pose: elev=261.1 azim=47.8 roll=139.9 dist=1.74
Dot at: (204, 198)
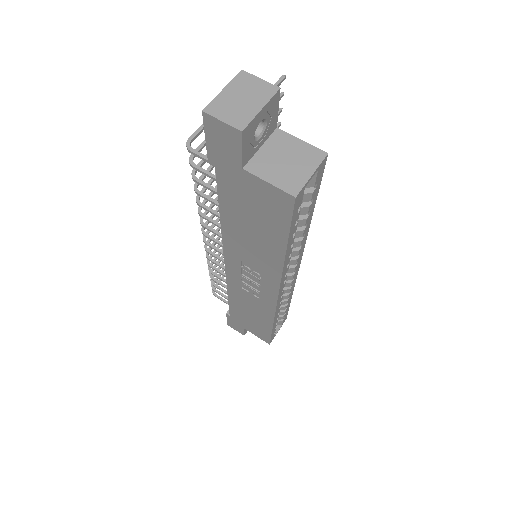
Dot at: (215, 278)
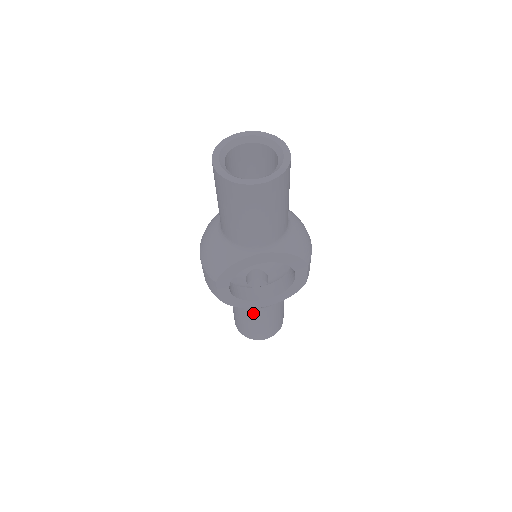
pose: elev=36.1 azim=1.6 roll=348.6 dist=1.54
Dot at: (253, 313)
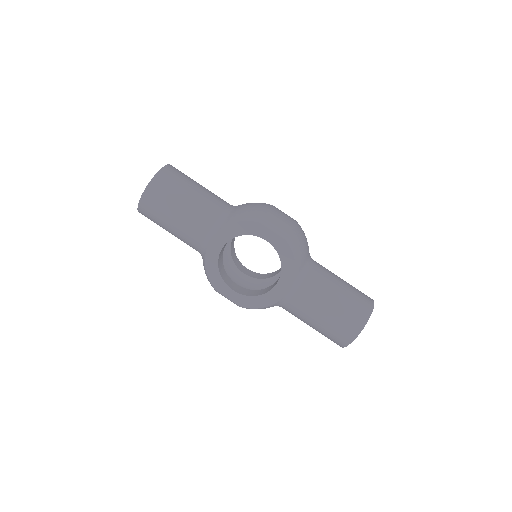
Dot at: (297, 308)
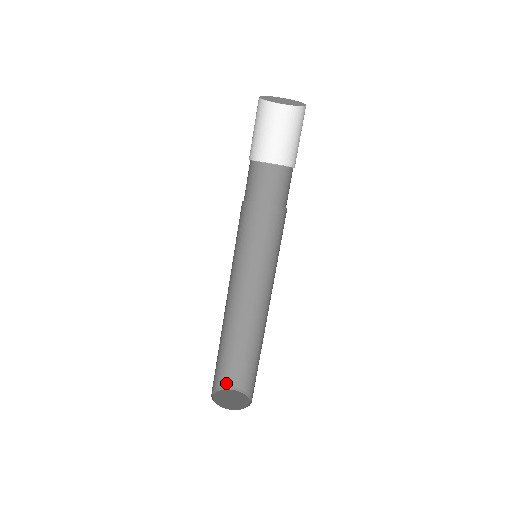
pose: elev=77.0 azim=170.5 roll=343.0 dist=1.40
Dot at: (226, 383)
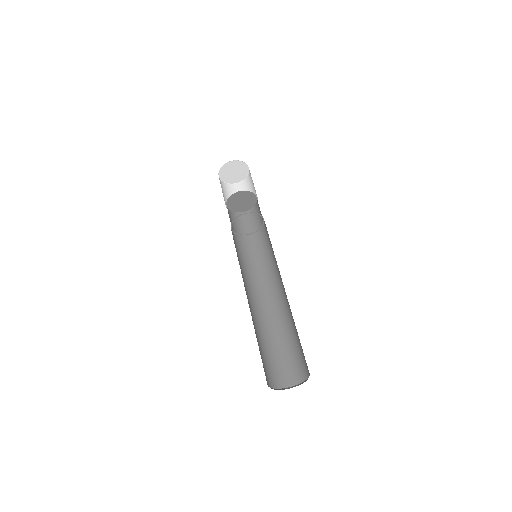
Dot at: (275, 385)
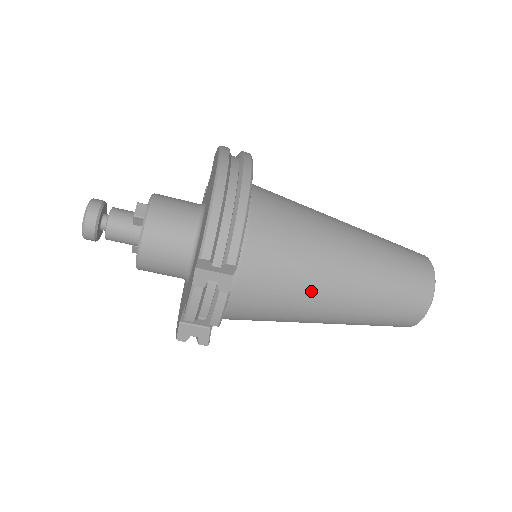
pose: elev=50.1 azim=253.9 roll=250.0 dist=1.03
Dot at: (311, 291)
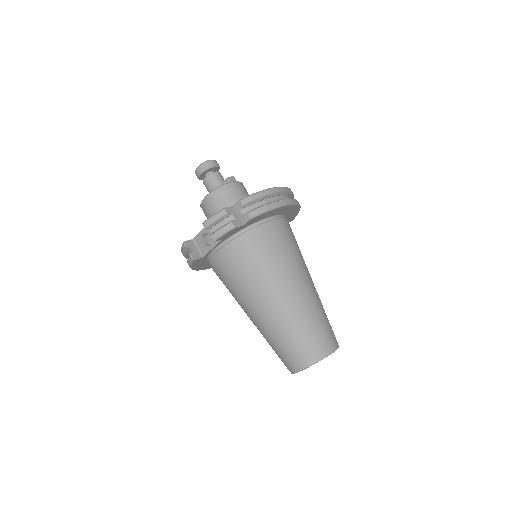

_Aim_: Reproduce every text line of the listing above verbatim, in its original order, and omit the pictures.

_Output for this exercise_:
pose: elev=261.1 azim=47.8 roll=139.9 dist=1.74
Dot at: (204, 198)
Dot at: (215, 278)
pose: elev=36.1 azim=1.6 roll=348.6 dist=1.54
Dot at: (253, 313)
Dot at: (297, 308)
pose: elev=77.0 azim=170.5 roll=343.0 dist=1.40
Dot at: (226, 383)
Dot at: (275, 385)
pose: elev=50.1 azim=253.9 roll=250.0 dist=1.03
Dot at: (311, 291)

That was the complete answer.